We are living in, as you well know if you are reading this review, a world of electronic media distribution, where content can be accessed via computers, tablets and mobile phones. Director E J-Yong, seeking to embrace this age in a whole new way devises a brilliant plan to become an innovator within the industry by combining stars and film crews with technology. Who knows – it could find him a place earning big money in Hollywood, which is why he is in L.A.. His project will revolutionise the industry and he comes up with a concept and a title – How To Fall In Love In Ten Minutes. Time is of great importance as the film will, as the title suggests, be ten minutes long but also there are limitations for the production in that his lead actress Yoon Yeo-jeong (The Housemaid (2010), and of course, whilst this documentary was being made, Taste of Money…) is only available for two days. The other issue, particularly for the cast and crew, concerns the director’s intentions for, well, direction. He is in L.A. and not Seoul, which is where everybody else is currently located. So, part of the modernist approach is to make this new media concept whilst communicating his direction to the set using an internet video link. Some of the actors and crew are not so convinced by this approach – ‘Park Chan Wook already made a mobile phone movie’ – but they are willing to give it a try, despite confusion over sets, scripts, costumes, delivery and direction. Indeed the mishaps and the general malaise about the whole process and its ‘absent’ creator mean that the chance of insurrection is a distinct possibility. So will the film be made, edited and ready within the timescales, and will it revolutionise the film industry?

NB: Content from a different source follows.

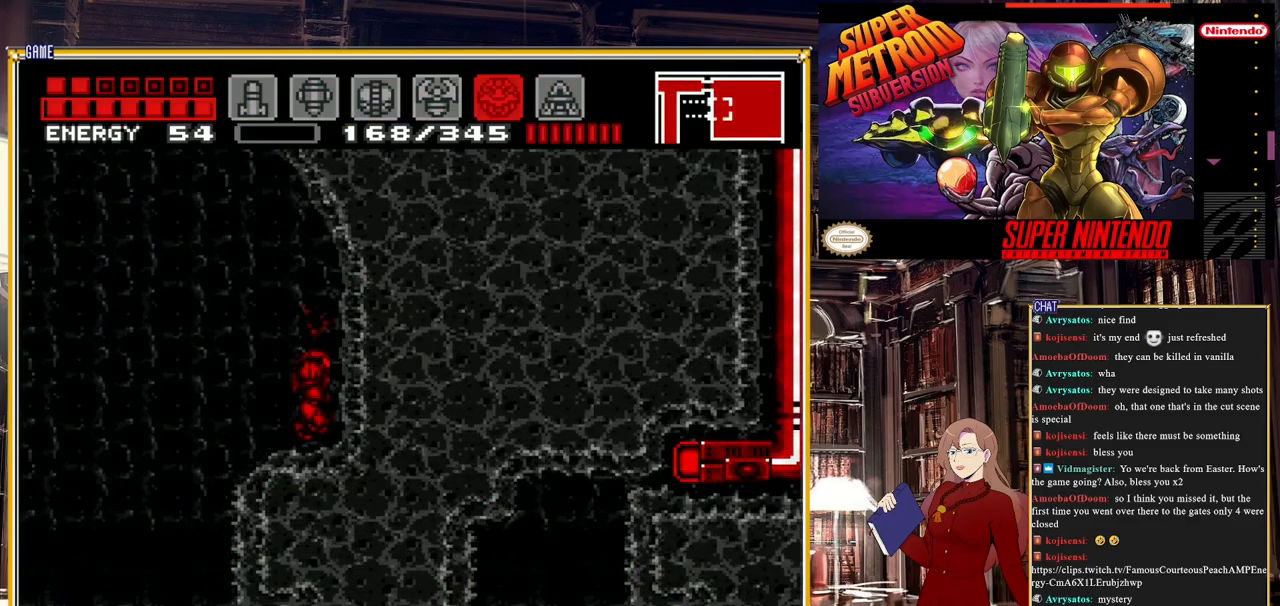
{"buttons": ["DPAD_LEFT"], "events": [[50, "DPAD_DOWN", "up"], [133, "DPAD_DOWN", "down"], [250, "DPAD_DOWN", "up"], [317, "DPAD_DOWN", "down"], [433, "DPAD_DOWN", "up"], [500, "DPAD_LEFT", "down"]]}
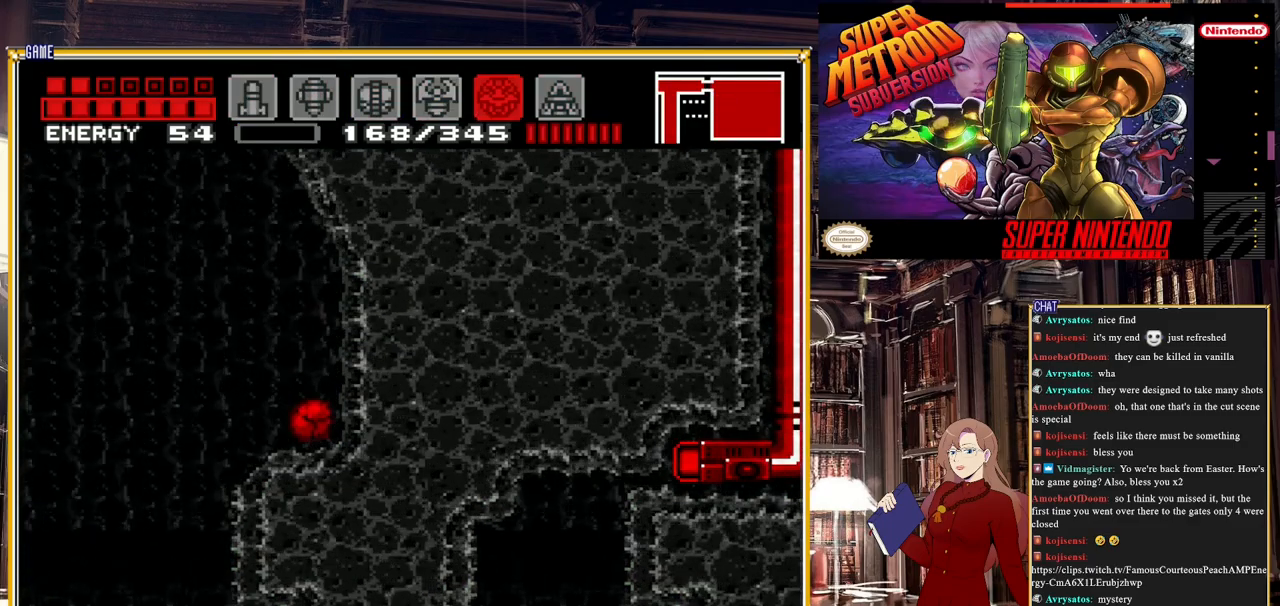
{"buttons": ["B", "DPAD_LEFT"], "events": [[33, "B", "down"]]}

Featuring a cast of thousands (well a few dozen such as Ok-bin Kim (Thirst (2009), Dasepo Naughty Girls (2006)), Jeong-se Oh (The King of Pigs (2011), How to Use Guys with Secret Tips (2013) and Petty Romance (2010))) many of whom are the stars you see in much of South Korea’s film output, Behind the Camera is a fun but serious(ish) free-range mockumentary that addresses issues surrounding an industry in the modern age whilst also referencing its past through a series of visual techniques and quotes. What other film comedy embraces quotes from Mike Figgis, Alfred Hitchcock, Jean Luc Goddard and Kurosawa Akira in its intertitles? This is coupled with superimpositions across the screen introducing cast members and their roles, from actors and editors to a selection of film critics who appear through the running time, often will little factual meaning but enhancing the false realism. This documentary feel is enhanced by the camerawork which is often handheld, pursuing the action even in the restricted studio space. This is countered by the static aspects of E J-Yong’s web-cam or the shots being taken for the film-within-a-film How To Fall In Love In Ten Minutes. These are shown with production rush-shot intertitles and red streaks to demonstrate their shooting ratio, used when part edited rushes are shown part way into the film to match the scenes that have been shot. The results often involve deliberately silly scenarios, including an aircraft flying set, plenty of snow and references to, of all things, Umbrellas Of Cherbourg (1964).

Art-humour for the digital age Behind the Camera is a film that is more entertainment than commentary on its industry, but is hugely enjoyable.